Book Review: Signs Preceding the End of the World

Daniel McElroy – 22 January 2019

Herrera, Yuri. Signs Preceding the End of the World. Translated by Lisa Dillman. London: And Other Stories, 2015.

 

Yuri Herrera’s Signs Preceding the End of the World, translated from Spanish by Lisa Dillman, arrived in English in 2015, mere months after many thousands of “unaccompanied minors” from Central America arrived in the U.S. seeking asylum and amidst intensifying presidential campaigns. As the reductive national conversation obsessed over border policy, security, and national identity – but rarely considering the individuals whose border-crossing transgresses these mutually reinforcing processes of nation-building – Herrera’s narrative, barely one hundred pages long, was not just a translation from Spanish to English, but an attempt to translate the very experiences that are so absent from mainstream discussion.

Makina, the novella’s heroine, undertakes a journey to the “other side” on her mother’s behalf, to beg her brother to come home. Mexico and the U.S. are rarely mentioned explicitly. Their deliberate, nameless invocation is almost mythical: “signs prohibiting things thronged the streets, leading citizens to see themselves as ever protected, […] salt of the only earth worth knowing” (56) describes American society, for example. Though Herrera’s ethereal approach to writing borderlands skirts magical realism—a somewhat overused catch-all for Latin American fiction—Signs might better be termed an epic. When we meet Makina, she is already working connections in Mexico to plan the crossing and her movement never stops: confronting abusers on the journey, crossing the river, running from a vigilante militiaman. Finally, she reunites with her brother, whose life in the U.S. under an assumed identity is nothing like his messages home had implied.

Translation—both literal and metaphorical—abounds in Signs, and Herrera’s poetic language (bolstered by Dillman’s translation, carefully replicating his colloquial, immediate tone) illustrates complexity too often ignored by American discourse. Fluent in Spanish and English, Makina’s ability to literally translate her surroundings rescues her from situations that might have meant deportation for a monolingual Spanish-speaker; at one point, she talks several detainees out of an immigration roundup and the arbitrary nature of the encounter comes into stark relief, as we understand exactly what would happen without her.

Figuratively, Makina’s observations of the U.S. (as quoted above) offer the English-speaking reader an inverted viewpoint from which to understand America. Above all, she is presented as a messenger, constantly reaffirming her desire to return home—introducing the possibility that not all migration in North America has the same motivations or stakes as hegemonic narratives would have us believe. Makina’s internal wrestling with expectation, responsibility, and the impermanence of migration makes accessible a state of existence almost invisible in American discourse: “You don’t decide which messages to deliver and which to let rot. You are the door, not the one who walks through it” (18).
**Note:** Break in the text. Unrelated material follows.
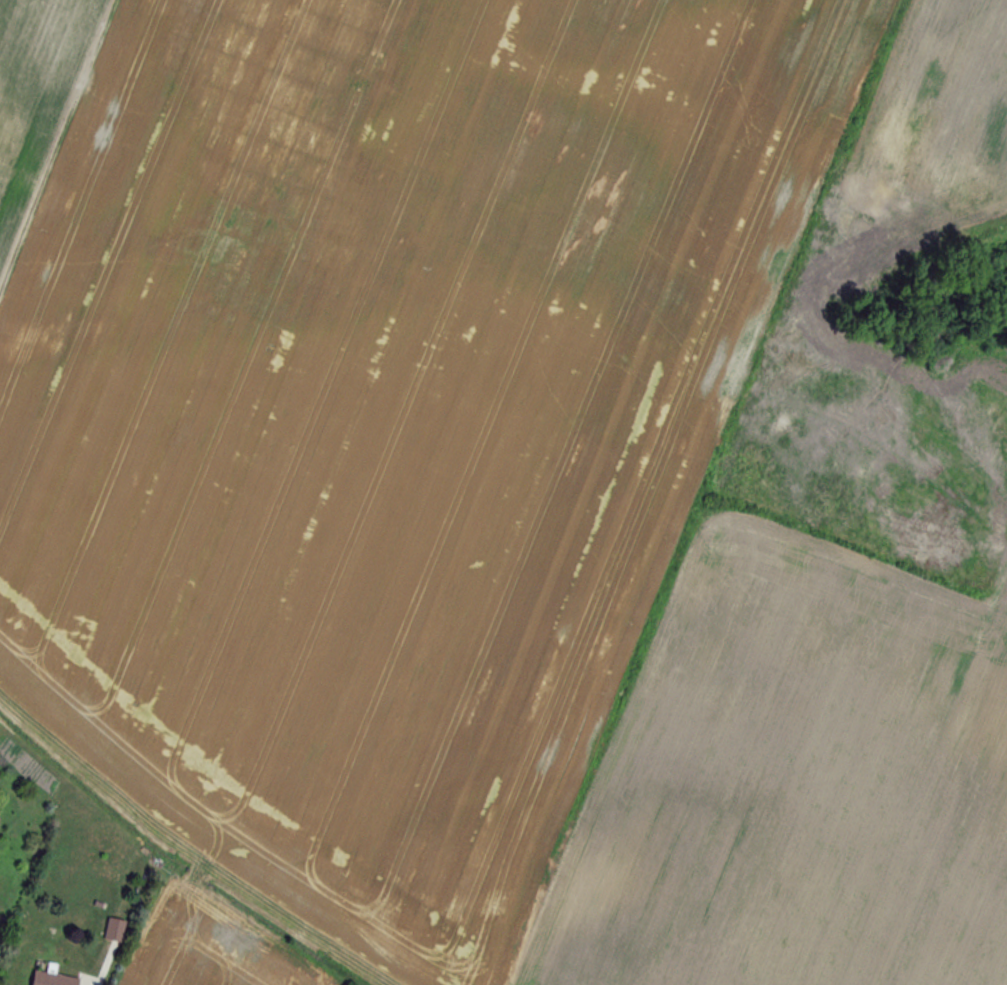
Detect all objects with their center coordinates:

On the other hand, one wonders whether the fantastical, epic nature of Herrera’s narrative makes Makina’s case sympathetic only insofar as it is exceptional. For a society so preoccupied with identifying right and wrong among its immigrants, Makina’s example is, frankly, dangerous—it might for instance help the skeptical reader further demonise her brother’s “illegality”. Despite this, perhaps it is not that Herrera and Dillman have somehow failed in rendering Makina’s story, but that many more such accounts will be needed in English before the American conversation surrounding migration truly begins responding to their unquestionable particularity.